UBS Wealth Management Americas continued to hemorrhage new client assets in the third quarter at almost twice the clip from the previous quarter. Advisers also continued to walk out the door to the point that the company may not be able gain market share from competitors.

The division saw outflows of client assets of $9.6 billion for the quarter, an increase from last quarter’s outflows of $5.3 billion. The unit also lost a net 653 financial advisers over the quarter, including 368 advisers who were in the branches sold to Stifel Nicolaus. The division now has a total of 7,286 advisers.
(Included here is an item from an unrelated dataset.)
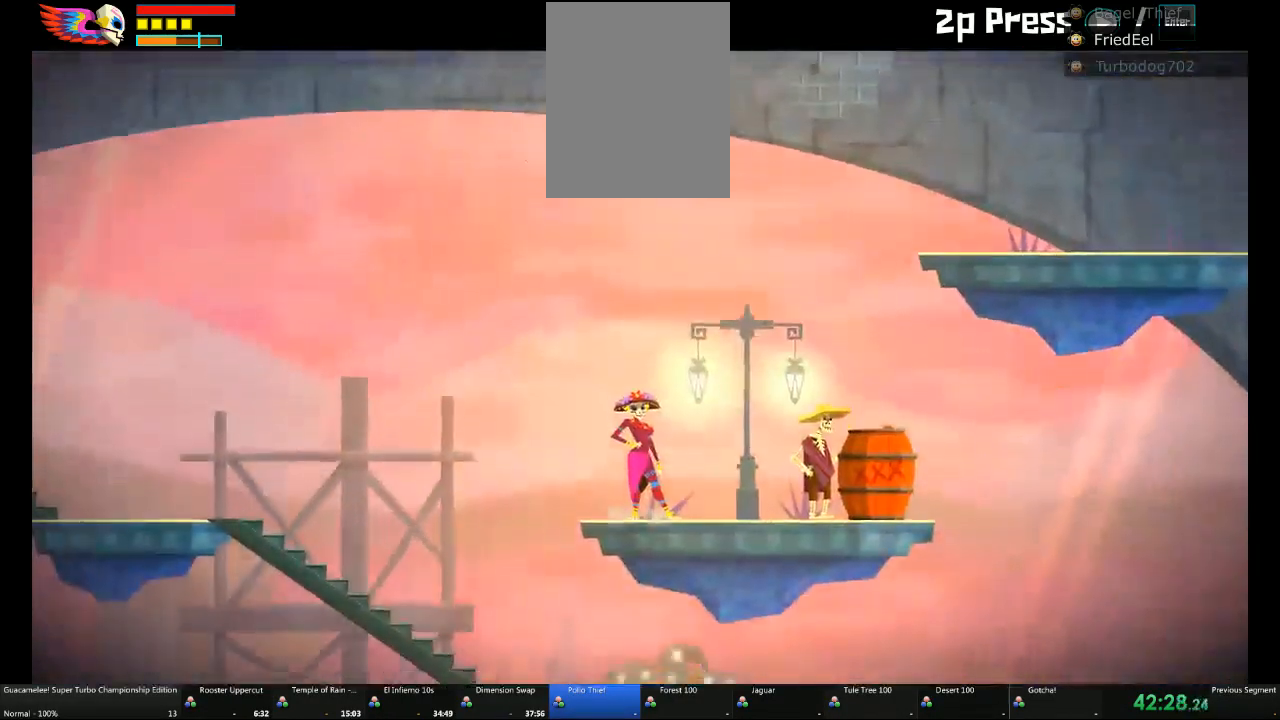
{"dt_ms": 500, "buttons": ["A"], "left_stick": "center", "right_stick": "center"}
However, on the upside, UBS Wealth Management Americas also returned to profitability this quarter, posting a $107 million pre-tax profit versus a loss of $214 million last quarter.
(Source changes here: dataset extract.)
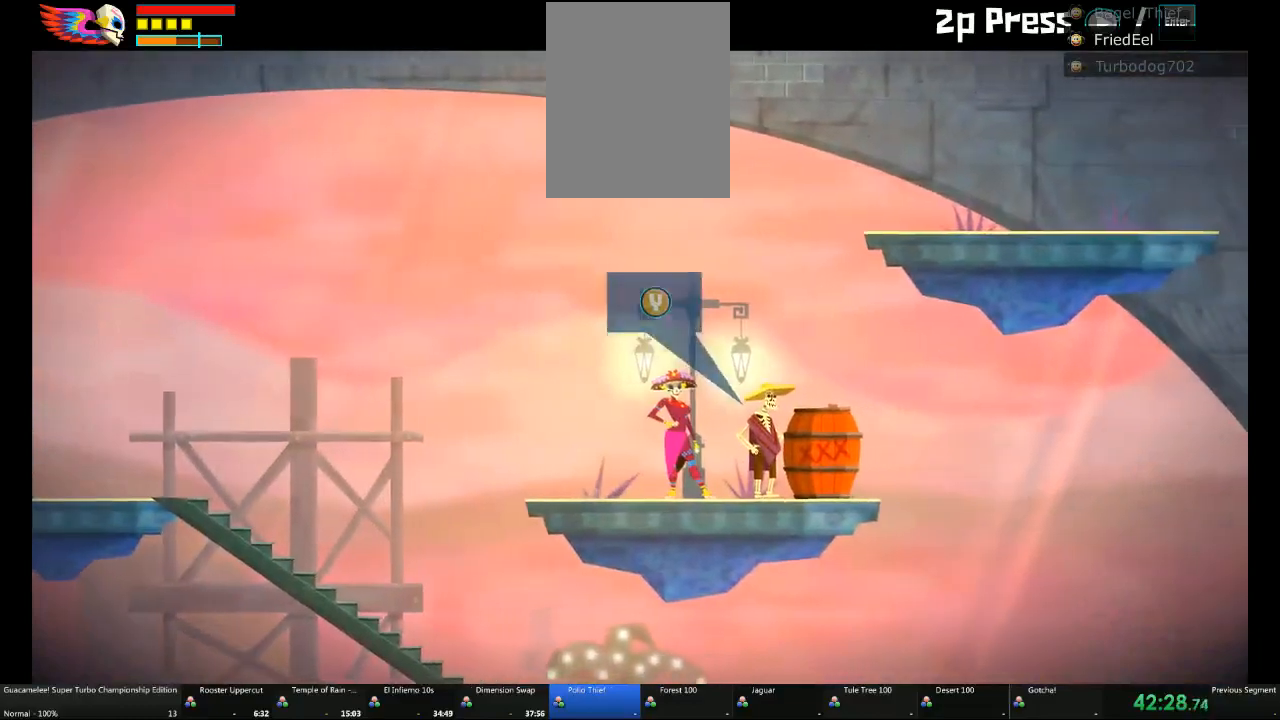
{"dt_ms": 1000, "buttons": [], "left_stick": "center", "right_stick": "center"}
“While earlier this year, the UBS Wealth Management Americas arm had reported inflows [due to aggressive hiring], it is now also reporting outflows scarily close to the $10 billion mark, almost double from the second quarter,” said Alois Pirker, research director of Aite Group. “These numbers clearly indicate that the firm is not in the position to gain market share from its wirehouse rivals.”
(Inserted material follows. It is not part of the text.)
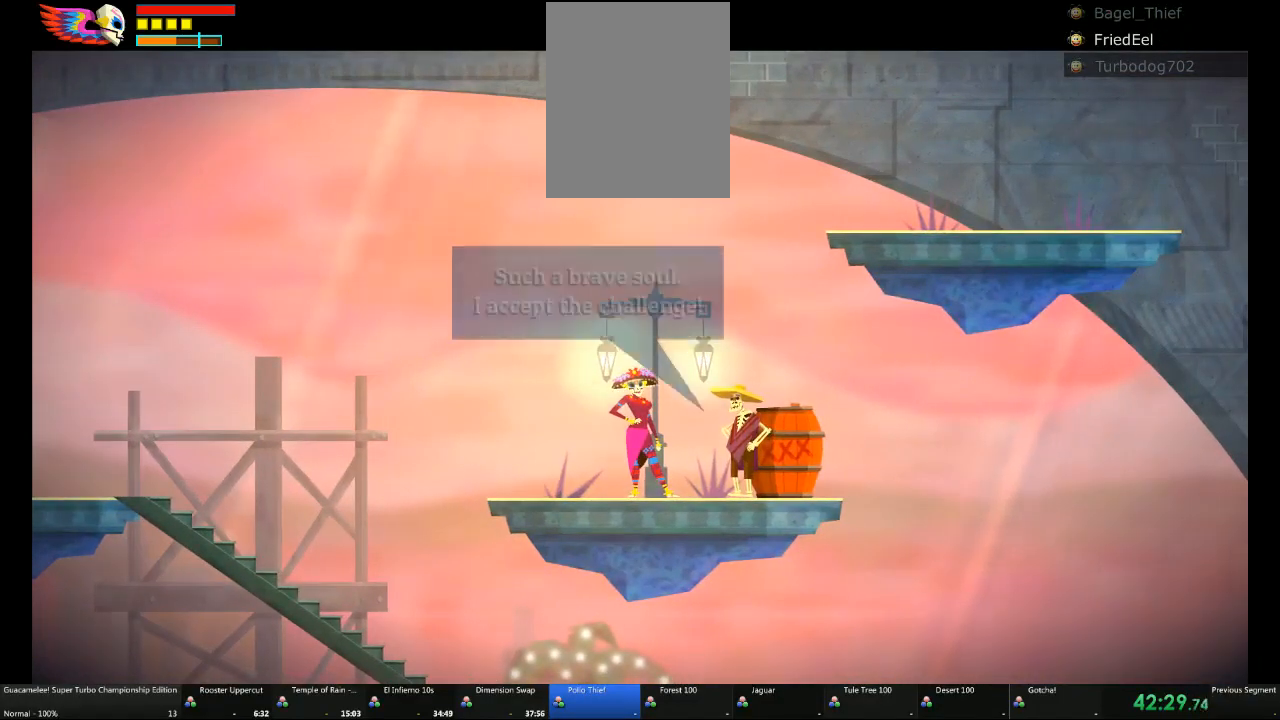
{"dt_ms": 500, "buttons": [], "left_stick": "center", "right_stick": "center", "events": []}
This is the first quarterly announcement on the watch of Robert J. McCann, the new chief executive of UBS Wealth Management Americas, although, in fairness, McCann, the former head of Merrill Lynch’s brokerage force, only took the UBS job last week, on Oct. 27. McCann now oversees the firm’s domestic wealth management business in the U.S. and Canada and for all international business booked in the U.S.

Pirker added that McCann has “his work cut out for him” balancing the need to remain profitable with the desire to offer big sign-on bonuses to attract brokers and their assets.

Overall, UBS reported a third quarter loss of $547 million. The firm said this was primarily due to an accounting charge of $2.08 billion as costs for its debt rose.